[Data items]
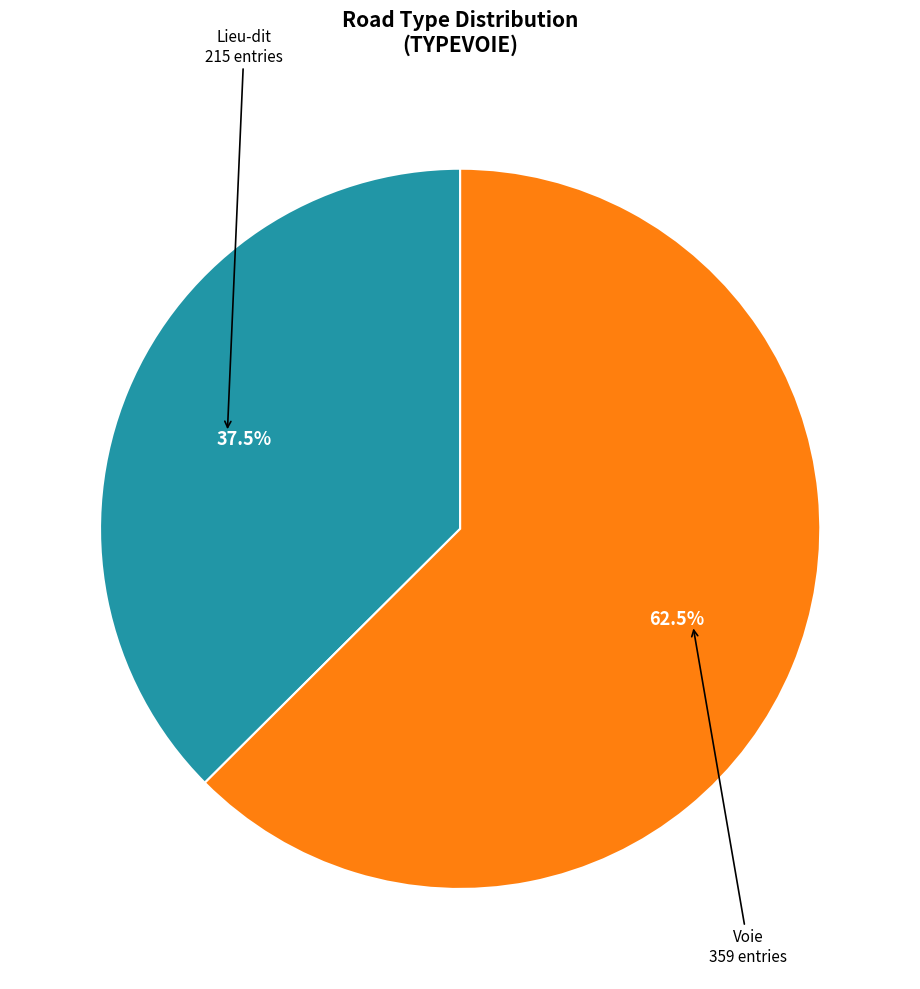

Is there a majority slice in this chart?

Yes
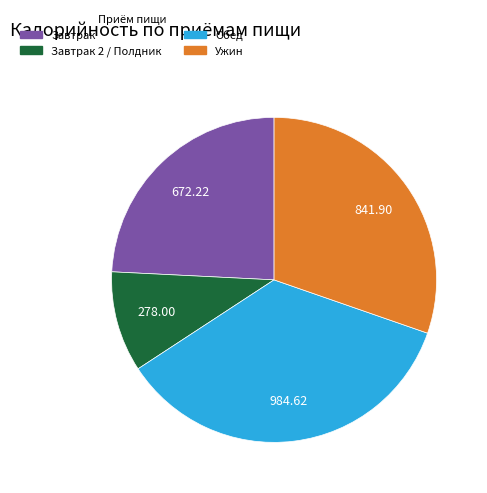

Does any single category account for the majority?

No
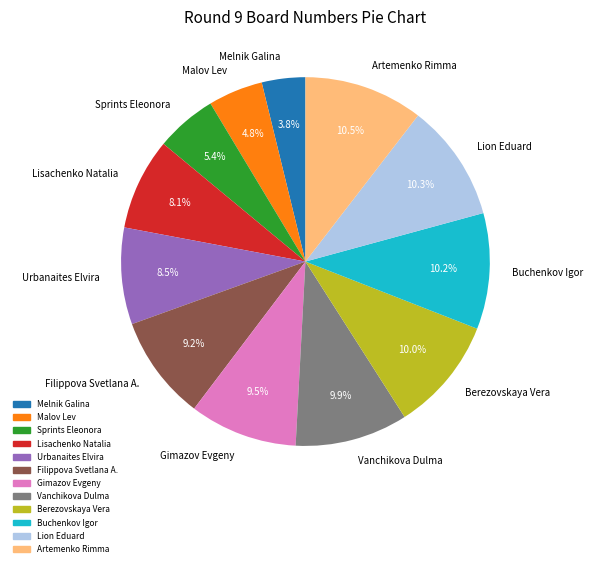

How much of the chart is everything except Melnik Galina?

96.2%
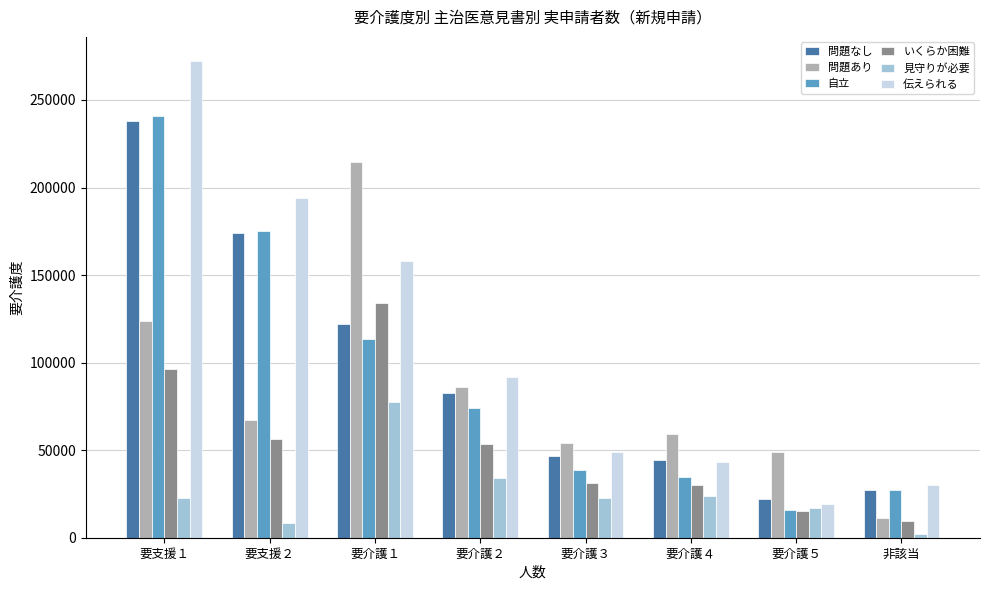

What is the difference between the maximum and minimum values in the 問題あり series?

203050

*Exercise brief*.
Write out the data again with every "chart" changed to "graph" and nothing else altered, and omit the pictures from your copy.

*Answer below*.
Is there a majority slice in this graph?

Yes

Does any single category account for the majority?

No

How much of the graph is everything except Melnik Galina?

96.2%

What is the difference between the maximum and minimum values in the 問題あり series?

203050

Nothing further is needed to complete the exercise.